Bunun dışında o dönemde ve sonrasında artarak sürdürülen kirli ilişkiler, cami öğrencilerine yönelik akıl almaz komplo ve iğrençlikler, hatta adam kaçırmalar, Batman’da görülen rutin işler arasındaki yerini almıştı. O dönemde Batman’da kaçırılıp halen bulunamamış cemaat mensuplarımız vardır. Cemaat olarak bizler JİTEM’in kontrolünde olacağız da, JİTEM tarafından beş para değer biçilmeyen bir Emniyet müdürü, JİTEM’e rağmen bizlere zulmün her türlüsünü reva görecek, öyle mi?! Oysa tüm bu iğrenç uygulamalar, JİTEM denen kirli oluşumla eşgüdüm halinde yürütülüyordu.
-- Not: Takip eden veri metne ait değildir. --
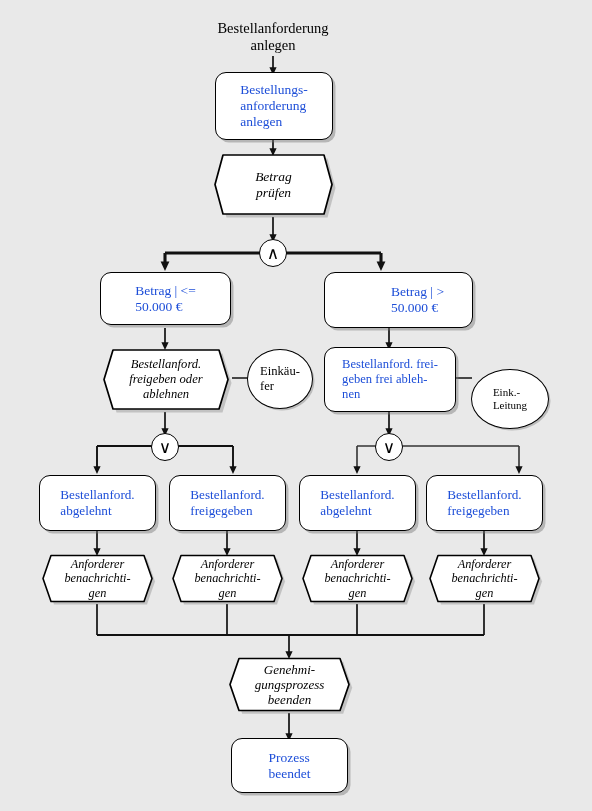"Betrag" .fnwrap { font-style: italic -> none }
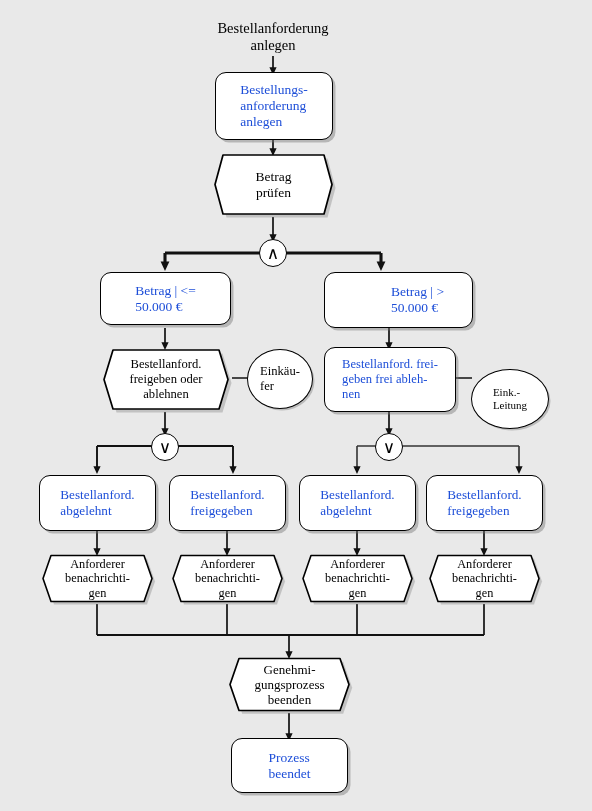"Bestellanford. frei-" span.lbl { text: geben frei -> ableh oder }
Nitekim 1994 yılında vali olarak Batman’a atanan ve uyguladığı kirli yöntemlerle adını duyuran Vali Salih Şarman, 17.04.2006 tarihinde Sabah gazetesine verdiği demeçte, “JİTEM’le çok iyi çalıştıklarını, üst düzey komutanların JİTEM’i inkâr etmelerine bir anlam veremediğini, bu kurumun var olduğunu, faydalı işler yaptığını, hatta yeniden uygulanabilecek kadar doğru bir model olduğunu” belirtecek kadar kirli ilişkiler yumağını gözler önüne seriyordu.
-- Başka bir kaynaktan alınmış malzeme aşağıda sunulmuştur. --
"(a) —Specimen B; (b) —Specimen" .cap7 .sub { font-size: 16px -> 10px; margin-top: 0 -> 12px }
Bu konuda son söz olarak şunu söylüyoruz: Ey Müfteriler, birazcık şerefli olun. Gördüğünüz gibi yalancıların mumu yatsıya kadar bile yanmıyor. Bir karar verin artık, JİTEM mi bizi eğitti, Çevik Kuvvette mi eğitildik, yoksa askeri ve siyasi eğitimlerimizi İran’dan mı aldık? Bırakın iftiralarınızı da, Hizbullah Cemaatine hakkını teslim edin. İftiralarınızın tutmadığını ve yalanlarınızın Allah tarafından ortaya çıkarılarak kara suratlarınıza çarptığını görüyorsunuz işte. Güneşi balçıkla sıvamaya kalkışmak gibi bir ahmaklığa girmekten kurtulup hakka karşı körelmiş gözlerinizi açın artık. Aksi halde sizi cehennemle müjdeliyoruz. Rabbimiz; “Sonra bunların barınma yerleri cehennemdir. Ne kötü bir yataktır o!” diyerek ne güzel buyurmuştur!